Além disso, reforçou seu compromisso a favor da torcida mista nos Ba-Vis.
A promotora Thelma Leal, do Ministério Público da Bahia, se prontificou para mudanças no Estado, Apontou a falta de punição por CPF e a ausência do isolamento no entorno dos estádios como entraves para a volta das visitantes.
A promotora afirmou que "falta interesse" por parte do Estado, e que não entende a extinção das torcidas organizadas como solução, uma vez que novas alternativas se criam. A exemplo de caso de sucesso, Thelma cita o Maracanã e as operações logísticas do Rio de Janeiro, que não tem torcida única, em dias de jogo.
Com o posicionamento contrário às autoridades, resta um movimento por parte dos times como possível solução. Luan Araújo entende que “Se os clubes ou outros agentes perceberem que é rentável financeiramente, isso pode voltar. Mas por apelo das torcidas, eu acho que é muito difícil. Eu acho que tem que ser por interesse de alguém de cima”.
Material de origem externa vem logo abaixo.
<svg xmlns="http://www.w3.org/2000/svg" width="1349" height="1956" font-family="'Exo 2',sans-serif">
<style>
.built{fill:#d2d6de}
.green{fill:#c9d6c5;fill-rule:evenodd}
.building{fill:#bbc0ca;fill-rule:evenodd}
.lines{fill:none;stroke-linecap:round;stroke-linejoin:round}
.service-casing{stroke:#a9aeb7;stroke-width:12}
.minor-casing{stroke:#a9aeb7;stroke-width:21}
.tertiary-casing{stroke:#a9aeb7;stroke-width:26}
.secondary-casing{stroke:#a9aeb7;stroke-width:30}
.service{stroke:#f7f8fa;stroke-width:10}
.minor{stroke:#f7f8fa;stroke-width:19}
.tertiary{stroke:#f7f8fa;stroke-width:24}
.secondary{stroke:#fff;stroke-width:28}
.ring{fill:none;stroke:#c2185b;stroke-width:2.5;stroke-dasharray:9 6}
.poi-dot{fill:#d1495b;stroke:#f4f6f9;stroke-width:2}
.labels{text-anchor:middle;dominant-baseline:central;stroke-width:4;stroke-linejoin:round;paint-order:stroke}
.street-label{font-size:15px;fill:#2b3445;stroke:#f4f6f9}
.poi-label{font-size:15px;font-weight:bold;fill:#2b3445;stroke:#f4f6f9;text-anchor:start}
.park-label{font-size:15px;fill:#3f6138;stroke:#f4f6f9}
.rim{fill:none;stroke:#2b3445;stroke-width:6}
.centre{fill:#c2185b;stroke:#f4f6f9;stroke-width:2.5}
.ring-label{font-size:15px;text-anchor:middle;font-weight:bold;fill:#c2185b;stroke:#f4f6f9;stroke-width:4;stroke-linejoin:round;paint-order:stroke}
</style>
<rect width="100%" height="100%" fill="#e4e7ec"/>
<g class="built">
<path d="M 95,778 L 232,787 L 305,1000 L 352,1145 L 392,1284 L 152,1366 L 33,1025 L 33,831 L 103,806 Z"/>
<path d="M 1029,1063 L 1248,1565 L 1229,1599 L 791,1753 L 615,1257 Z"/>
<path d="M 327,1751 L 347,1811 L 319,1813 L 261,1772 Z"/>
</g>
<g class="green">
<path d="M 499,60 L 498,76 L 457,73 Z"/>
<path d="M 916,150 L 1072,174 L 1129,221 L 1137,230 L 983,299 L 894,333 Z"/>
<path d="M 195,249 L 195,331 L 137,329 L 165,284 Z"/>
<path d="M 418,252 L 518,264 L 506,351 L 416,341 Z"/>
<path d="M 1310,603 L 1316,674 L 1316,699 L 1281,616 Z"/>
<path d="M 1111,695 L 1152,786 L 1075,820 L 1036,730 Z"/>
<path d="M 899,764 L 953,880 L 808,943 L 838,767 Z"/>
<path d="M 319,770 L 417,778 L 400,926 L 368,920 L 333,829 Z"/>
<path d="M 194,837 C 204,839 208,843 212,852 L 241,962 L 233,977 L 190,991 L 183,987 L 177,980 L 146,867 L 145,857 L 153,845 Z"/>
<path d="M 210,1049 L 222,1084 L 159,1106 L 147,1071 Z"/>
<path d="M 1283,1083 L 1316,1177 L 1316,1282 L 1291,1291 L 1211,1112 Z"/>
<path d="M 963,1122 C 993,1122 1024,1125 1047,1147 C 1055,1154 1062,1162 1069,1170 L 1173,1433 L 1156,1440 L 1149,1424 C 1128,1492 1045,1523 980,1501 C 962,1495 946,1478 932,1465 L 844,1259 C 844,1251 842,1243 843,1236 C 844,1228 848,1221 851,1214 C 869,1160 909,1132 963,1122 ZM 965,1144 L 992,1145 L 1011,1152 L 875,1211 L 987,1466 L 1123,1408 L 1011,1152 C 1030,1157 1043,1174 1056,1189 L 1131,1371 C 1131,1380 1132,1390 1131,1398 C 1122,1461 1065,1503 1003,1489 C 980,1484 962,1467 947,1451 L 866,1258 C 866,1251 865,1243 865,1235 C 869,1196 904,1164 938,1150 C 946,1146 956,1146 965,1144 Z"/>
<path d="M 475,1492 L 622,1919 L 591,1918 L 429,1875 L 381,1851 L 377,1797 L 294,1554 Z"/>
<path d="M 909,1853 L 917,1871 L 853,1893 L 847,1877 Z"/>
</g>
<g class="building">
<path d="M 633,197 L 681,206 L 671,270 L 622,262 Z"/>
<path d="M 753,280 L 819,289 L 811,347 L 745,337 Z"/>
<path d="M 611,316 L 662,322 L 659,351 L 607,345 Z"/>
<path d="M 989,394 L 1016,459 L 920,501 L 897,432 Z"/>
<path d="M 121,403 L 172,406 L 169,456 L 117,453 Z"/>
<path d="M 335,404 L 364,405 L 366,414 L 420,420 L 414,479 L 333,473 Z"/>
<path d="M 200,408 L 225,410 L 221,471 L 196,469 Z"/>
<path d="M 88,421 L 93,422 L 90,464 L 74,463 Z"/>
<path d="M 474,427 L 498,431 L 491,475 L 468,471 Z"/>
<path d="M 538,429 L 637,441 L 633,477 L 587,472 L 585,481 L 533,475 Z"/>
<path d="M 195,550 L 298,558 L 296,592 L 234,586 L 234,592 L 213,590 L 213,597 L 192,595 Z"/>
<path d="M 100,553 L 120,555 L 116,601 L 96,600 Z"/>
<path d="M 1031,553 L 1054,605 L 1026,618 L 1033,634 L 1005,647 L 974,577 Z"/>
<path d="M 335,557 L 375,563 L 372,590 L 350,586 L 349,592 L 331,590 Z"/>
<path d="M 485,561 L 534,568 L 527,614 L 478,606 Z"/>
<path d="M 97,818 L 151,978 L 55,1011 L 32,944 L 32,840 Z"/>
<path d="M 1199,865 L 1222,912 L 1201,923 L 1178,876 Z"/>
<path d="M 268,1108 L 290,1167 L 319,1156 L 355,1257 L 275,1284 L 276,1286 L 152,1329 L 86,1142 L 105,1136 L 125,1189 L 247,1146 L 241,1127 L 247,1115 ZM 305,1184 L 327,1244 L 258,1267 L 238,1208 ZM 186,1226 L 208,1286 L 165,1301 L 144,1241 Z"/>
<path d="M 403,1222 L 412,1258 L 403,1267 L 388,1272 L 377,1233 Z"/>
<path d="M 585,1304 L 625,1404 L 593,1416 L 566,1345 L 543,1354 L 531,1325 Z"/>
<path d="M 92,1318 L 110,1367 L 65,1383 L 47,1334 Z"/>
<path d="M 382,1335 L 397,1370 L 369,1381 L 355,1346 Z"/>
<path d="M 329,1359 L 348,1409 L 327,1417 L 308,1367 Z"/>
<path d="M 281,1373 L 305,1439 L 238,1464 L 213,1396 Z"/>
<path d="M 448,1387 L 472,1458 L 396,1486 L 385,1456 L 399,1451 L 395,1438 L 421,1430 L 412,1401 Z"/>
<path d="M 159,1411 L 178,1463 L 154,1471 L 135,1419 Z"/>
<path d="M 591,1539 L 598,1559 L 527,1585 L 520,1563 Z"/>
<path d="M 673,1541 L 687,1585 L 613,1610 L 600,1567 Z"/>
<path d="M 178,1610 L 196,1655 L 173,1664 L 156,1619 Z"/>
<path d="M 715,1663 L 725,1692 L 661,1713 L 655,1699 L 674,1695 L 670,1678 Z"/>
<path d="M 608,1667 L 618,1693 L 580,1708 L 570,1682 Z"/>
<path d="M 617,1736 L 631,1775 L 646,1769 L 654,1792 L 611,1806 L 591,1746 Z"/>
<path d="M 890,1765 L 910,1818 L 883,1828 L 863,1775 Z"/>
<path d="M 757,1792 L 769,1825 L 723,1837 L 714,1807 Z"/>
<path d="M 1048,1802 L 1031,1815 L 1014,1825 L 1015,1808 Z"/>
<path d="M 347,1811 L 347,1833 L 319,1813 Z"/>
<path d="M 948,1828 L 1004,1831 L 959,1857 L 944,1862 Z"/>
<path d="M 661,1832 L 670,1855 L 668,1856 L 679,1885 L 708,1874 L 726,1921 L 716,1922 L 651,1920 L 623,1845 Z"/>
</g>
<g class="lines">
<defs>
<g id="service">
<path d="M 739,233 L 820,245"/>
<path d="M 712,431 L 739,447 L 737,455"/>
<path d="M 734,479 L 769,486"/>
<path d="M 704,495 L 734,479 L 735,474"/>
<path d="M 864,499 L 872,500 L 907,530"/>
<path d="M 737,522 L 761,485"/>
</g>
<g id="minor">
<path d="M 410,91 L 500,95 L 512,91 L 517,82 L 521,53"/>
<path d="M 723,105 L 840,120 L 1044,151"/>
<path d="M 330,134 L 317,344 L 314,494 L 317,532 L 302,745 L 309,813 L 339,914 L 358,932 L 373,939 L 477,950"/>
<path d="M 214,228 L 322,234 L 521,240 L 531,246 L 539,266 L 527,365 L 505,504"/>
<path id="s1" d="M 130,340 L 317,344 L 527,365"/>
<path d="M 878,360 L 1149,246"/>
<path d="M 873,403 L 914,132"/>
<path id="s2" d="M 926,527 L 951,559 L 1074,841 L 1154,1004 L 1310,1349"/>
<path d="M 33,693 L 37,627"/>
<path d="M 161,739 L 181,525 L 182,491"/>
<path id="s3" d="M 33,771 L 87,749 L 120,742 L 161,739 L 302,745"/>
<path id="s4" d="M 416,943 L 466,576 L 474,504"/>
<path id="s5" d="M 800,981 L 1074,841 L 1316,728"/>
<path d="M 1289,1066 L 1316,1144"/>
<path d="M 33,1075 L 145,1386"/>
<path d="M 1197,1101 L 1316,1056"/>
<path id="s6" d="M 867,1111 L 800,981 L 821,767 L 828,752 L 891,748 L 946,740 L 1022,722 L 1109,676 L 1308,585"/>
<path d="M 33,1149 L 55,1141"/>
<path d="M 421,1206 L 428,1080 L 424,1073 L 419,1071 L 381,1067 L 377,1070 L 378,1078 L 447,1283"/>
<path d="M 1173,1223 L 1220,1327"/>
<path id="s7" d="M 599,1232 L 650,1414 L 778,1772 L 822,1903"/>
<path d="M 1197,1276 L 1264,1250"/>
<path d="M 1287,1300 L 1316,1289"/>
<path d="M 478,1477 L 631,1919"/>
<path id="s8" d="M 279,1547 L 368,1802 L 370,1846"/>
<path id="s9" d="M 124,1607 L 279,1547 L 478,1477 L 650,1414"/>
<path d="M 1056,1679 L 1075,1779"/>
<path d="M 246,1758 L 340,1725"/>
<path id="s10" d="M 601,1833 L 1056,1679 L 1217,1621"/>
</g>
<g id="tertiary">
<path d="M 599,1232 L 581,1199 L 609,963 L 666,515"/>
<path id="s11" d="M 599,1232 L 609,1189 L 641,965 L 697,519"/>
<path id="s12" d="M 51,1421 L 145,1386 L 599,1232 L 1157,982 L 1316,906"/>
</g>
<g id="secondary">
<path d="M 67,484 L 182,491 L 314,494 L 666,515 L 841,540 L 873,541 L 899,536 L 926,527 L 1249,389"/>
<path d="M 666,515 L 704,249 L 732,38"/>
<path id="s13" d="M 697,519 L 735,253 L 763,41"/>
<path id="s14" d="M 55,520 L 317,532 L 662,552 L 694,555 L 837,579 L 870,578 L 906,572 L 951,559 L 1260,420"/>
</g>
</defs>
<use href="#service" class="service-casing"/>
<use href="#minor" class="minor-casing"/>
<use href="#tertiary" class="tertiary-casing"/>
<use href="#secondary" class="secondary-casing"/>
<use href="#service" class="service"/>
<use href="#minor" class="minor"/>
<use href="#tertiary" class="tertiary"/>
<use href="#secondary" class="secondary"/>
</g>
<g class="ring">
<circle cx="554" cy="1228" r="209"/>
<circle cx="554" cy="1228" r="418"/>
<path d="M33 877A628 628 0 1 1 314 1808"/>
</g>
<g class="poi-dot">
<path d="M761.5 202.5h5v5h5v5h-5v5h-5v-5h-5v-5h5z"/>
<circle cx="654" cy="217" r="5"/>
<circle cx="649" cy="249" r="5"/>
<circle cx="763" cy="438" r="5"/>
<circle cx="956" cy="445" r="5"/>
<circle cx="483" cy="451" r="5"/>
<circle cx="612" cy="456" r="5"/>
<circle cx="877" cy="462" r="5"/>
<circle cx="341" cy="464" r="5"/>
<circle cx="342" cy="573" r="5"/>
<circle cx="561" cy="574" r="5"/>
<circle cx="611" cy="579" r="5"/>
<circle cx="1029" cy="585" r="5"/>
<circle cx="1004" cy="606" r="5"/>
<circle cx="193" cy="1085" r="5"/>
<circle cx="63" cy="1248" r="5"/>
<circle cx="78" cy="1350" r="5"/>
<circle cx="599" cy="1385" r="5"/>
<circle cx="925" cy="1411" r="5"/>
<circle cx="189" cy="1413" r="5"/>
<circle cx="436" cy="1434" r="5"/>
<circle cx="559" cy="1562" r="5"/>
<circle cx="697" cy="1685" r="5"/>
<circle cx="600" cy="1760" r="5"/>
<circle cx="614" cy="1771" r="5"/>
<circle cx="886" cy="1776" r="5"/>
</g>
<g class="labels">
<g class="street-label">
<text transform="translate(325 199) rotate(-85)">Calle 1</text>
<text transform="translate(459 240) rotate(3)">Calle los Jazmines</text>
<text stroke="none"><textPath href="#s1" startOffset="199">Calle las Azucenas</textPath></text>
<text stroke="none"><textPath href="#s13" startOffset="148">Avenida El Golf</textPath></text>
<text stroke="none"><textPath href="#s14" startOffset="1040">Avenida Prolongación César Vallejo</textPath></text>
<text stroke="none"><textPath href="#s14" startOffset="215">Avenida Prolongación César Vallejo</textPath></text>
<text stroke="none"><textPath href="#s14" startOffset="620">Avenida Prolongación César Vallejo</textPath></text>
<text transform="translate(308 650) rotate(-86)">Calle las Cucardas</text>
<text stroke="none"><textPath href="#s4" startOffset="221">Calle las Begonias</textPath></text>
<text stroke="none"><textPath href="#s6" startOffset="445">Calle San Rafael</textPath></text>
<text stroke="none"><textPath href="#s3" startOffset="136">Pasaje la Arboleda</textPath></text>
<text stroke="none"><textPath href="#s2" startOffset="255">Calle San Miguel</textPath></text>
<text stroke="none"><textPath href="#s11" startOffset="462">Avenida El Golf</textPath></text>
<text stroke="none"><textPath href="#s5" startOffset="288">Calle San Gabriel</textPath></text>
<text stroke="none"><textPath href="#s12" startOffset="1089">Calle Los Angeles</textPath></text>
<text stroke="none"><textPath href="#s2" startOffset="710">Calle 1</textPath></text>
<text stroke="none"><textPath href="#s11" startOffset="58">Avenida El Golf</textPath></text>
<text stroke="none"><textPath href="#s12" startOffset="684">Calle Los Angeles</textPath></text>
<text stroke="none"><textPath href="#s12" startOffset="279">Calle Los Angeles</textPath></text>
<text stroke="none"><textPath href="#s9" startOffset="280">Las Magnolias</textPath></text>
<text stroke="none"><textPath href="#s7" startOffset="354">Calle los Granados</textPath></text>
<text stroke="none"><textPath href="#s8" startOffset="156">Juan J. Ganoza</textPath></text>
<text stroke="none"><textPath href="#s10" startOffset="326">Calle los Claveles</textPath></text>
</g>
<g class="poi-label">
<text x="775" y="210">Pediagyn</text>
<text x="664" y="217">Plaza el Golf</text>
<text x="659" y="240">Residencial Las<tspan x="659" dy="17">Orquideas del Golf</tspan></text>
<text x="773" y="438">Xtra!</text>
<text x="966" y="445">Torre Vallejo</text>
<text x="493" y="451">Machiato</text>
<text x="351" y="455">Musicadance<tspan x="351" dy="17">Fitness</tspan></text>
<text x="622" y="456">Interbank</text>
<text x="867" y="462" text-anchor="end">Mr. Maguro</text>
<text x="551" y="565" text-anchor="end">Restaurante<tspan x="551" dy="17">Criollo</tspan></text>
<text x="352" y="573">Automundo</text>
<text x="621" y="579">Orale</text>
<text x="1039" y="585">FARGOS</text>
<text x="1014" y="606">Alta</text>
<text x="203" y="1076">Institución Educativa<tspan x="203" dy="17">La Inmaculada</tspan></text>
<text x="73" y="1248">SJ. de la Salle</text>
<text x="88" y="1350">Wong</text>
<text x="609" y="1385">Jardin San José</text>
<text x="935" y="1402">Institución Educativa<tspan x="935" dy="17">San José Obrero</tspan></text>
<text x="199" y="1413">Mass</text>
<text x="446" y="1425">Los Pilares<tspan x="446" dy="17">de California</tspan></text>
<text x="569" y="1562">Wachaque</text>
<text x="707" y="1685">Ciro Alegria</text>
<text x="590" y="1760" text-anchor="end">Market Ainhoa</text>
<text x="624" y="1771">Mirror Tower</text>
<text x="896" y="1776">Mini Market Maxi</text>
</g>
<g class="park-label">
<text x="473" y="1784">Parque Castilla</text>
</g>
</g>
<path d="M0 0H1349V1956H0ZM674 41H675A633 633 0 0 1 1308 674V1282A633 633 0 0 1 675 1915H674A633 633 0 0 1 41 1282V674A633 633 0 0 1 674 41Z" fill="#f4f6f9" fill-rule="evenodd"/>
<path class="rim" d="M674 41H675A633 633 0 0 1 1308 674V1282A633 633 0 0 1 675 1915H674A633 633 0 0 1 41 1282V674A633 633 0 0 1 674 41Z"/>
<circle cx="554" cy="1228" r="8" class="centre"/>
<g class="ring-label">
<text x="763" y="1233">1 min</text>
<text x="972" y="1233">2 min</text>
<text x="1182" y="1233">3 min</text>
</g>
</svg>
O debate, entretanto, ainda é muito freado pelo clubismo, e para Irlan Simões, falta união e princípios para que a discussão possa ser levada adiante:
“Ninguém se junta para falar ‘tá fora de controle, tá tendo muita violência policial no estádio’. Mas no Brasil a gente não tem essa discussão. Preço de ingresso, quando é o seu clube abusando, você reclama com sua diretoria. Quando é o rival fazendo um ingresso barato, você fala que tá barato demais, por isso que tá cheio. Não existe uma lógica política clara de que a gente tem que defender certos princípios para jogos de futebol. Quando é entre torcida única, é a mesma coisa. Porque você, nessa lógica, não quer o seu incômodo. Você não quer ser incomodado dentro do seu estádio. Você quer a ausência do seu visitante. Na hora de você ser visitante, você fica puto porque ficou do lado de fora. Então, politicamente, o brasileiro nunca se organiza, ele nunca suplanta o clubismo para poder ter uma pauta política conjunta. O que é lamentável".